Autoscaling With KEDA
KEDA is useful when the scaling signal is an event source such as SQS, Kafka, Pub/Sub, RabbitMQ, or Prometheus. KEDA's docs explain that it can decide activation from zero to one, then pass scaling decisions to HPA for one-to-N scaling: KEDA scaling deployments.
Example with a queue trigger:
apiVersion: keda.sh/v1alpha1
kind: ScaledObject
metadata:
name: summary-worker
spec:
scaleTargetRef:
name: summary-worker
pollingInterval: 15
cooldownPeriod: 300
minReplicaCount: 0
maxReplicaCount: 12
triggers:
- type: aws-sqs-queue
metadata:
queueURL: https://sqs.us-east-1.amazonaws.com/123456789012/summary-jobs
queueLength: "5"
awsRegion: us-east-1
authenticationRef:
name: keda-aws-auth
For GPU workloads, be careful with scale-to-zero:
- Scale-to-zero saves money.
- Scale-from-zero can be slow if nodes and model weights are cold.
- Some user-facing endpoints need warm minimum capacity.
- Queue workers tolerate cold starts better than interactive chat.
Use minReplicaCount: 0 for batch or async jobs. Use a warm floor for interactive traffic.
HPA Is Not Enough For Every Inference Workload
CPU utilization is a poor proxy for GPU inference saturation. A GPU worker can be overloaded while CPU looks fine, or CPU can spike during tokenization while the GPU is underused.
Better scaling signals:
- queue depth
- oldest message age
- in-flight requests per pod
- GPU utilization
- GPU memory utilization
- request latency
- tokens generated per second
- batch wait time
- admission reject rate
If your model server exposes Prometheus metrics, scale on application signals:
apiVersion: keda.sh/v1alpha1
kind: ScaledObject
metadata:
name: generator-server
spec:
scaleTargetRef:
name: generator-server
minReplicaCount: 2
maxReplicaCount: 8
triggers:
- type: prometheus
metadata:
serverAddress: http://prometheus.monitoring.svc.cluster.local:9090
metricName: inference_inflight_requests
query: sum(inference_inflight_requests{service="generator-server"})
threshold: "40"
This is still a simplification. For large models, a new pod may not be useful until the cluster has GPU nodes, the image is pulled, weights are loaded, and warmup completes.
Admission Control
Inference services need request admission control before work reaches the GPU.
_ _ _
* [BRIEF A]: Summarize the KEDA autoscaling text in two sentences.
* [BRIEF B]: Reproduce the part of the KEDA autoscaling text starting with "- Some user-facing" and going on through "GPU is underused.".

* [INPUT DATA]:
_ _ _
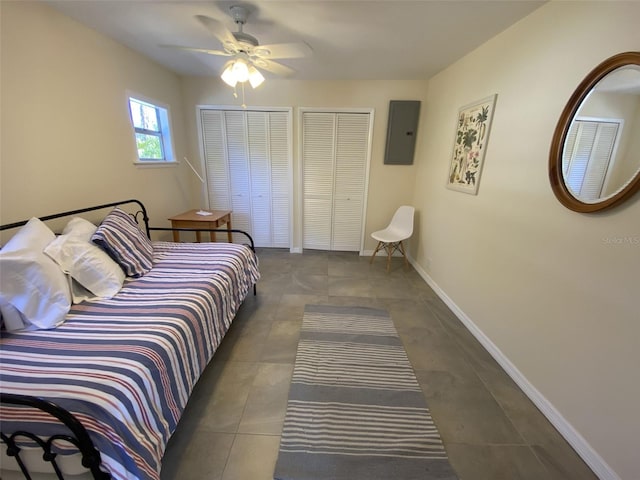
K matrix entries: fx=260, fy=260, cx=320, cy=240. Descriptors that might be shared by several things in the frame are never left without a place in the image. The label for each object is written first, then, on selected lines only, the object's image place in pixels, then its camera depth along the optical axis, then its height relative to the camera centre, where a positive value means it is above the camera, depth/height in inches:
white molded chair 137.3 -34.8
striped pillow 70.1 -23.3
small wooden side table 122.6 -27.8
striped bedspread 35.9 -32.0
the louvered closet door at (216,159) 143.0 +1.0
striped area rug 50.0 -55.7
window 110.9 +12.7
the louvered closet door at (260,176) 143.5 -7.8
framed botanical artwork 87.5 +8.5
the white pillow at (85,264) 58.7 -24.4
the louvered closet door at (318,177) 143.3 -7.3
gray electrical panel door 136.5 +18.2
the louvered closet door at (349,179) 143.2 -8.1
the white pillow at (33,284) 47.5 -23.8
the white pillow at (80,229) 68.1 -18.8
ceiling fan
_ _ _
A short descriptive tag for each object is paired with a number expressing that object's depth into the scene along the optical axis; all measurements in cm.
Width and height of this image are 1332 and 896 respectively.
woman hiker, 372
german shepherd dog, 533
_ _ _
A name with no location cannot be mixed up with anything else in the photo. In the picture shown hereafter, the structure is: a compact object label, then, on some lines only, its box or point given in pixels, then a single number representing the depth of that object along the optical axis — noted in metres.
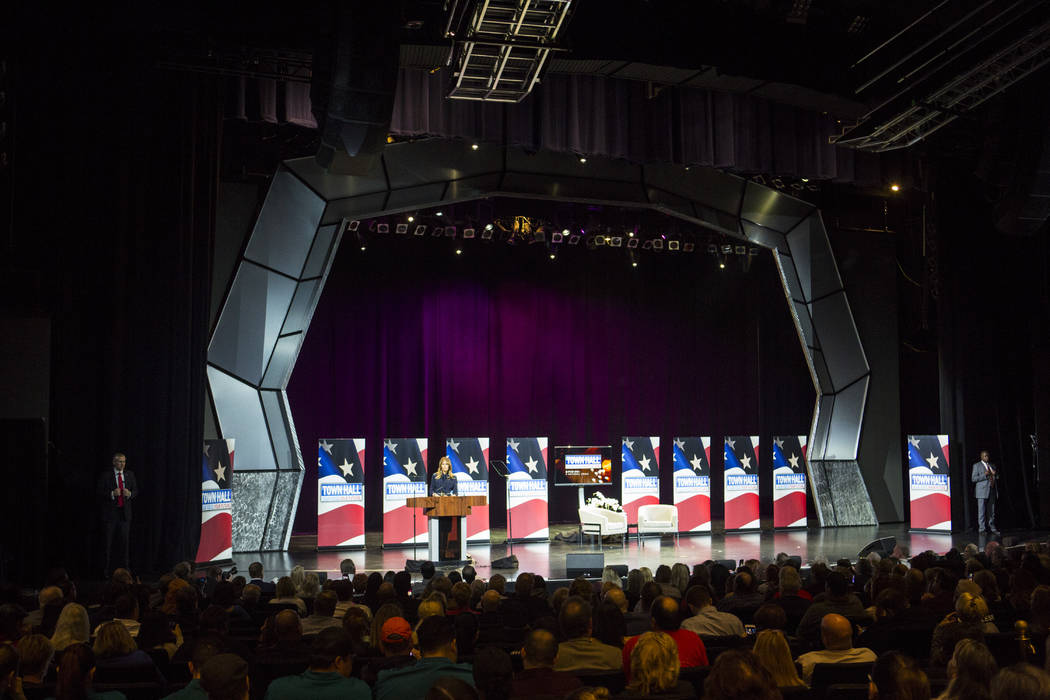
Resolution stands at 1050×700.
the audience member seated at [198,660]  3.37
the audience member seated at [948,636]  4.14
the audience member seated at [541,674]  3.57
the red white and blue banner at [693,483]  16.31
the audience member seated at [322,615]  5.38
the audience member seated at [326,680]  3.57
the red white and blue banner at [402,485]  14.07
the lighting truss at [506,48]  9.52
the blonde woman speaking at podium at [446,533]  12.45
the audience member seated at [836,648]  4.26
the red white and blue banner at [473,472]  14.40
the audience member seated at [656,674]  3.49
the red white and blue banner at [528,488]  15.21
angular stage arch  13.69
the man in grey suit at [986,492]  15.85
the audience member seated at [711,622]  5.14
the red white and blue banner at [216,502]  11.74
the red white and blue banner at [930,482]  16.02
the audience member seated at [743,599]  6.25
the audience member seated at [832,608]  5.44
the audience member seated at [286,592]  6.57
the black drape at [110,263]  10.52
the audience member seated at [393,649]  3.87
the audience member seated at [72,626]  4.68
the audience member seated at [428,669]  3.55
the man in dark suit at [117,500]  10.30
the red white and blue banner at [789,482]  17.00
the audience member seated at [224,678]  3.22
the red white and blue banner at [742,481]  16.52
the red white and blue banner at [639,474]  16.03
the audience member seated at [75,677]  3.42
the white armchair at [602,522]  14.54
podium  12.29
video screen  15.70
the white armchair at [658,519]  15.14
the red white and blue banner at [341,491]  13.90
_ _ _
* [EXERCISE SOLUTION A]: KEDA suits scaling driven by event sources such as SQS, Kafka, or Prometheus: it handles activation from zero to one and passes one-to-N scaling to HPA. For GPU workloads, scale-to-zero saves money but can be slow, so it fits batch or async jobs while interactive traffic needs a warm floor, and signals like queue depth, in-flight requests, or GPU utilization work better than CPU utilization, which poorly reflects GPU inference saturation.

* [EXERCISE SOLUTION B]:
- Some user-facing endpoints need warm minimum capacity.
- Queue workers tolerate cold starts better than interactive chat.
Use minReplicaCount: 0 for batch or async jobs. Use a warm floor for interactive traffic.
HPA Is Not Enough For Every Inference Workload
CPU utilization is a poor proxy for GPU inference saturation. A GPU worker can be overloaded while CPU looks fine, or CPU can spike during tokenization while the GPU is underused.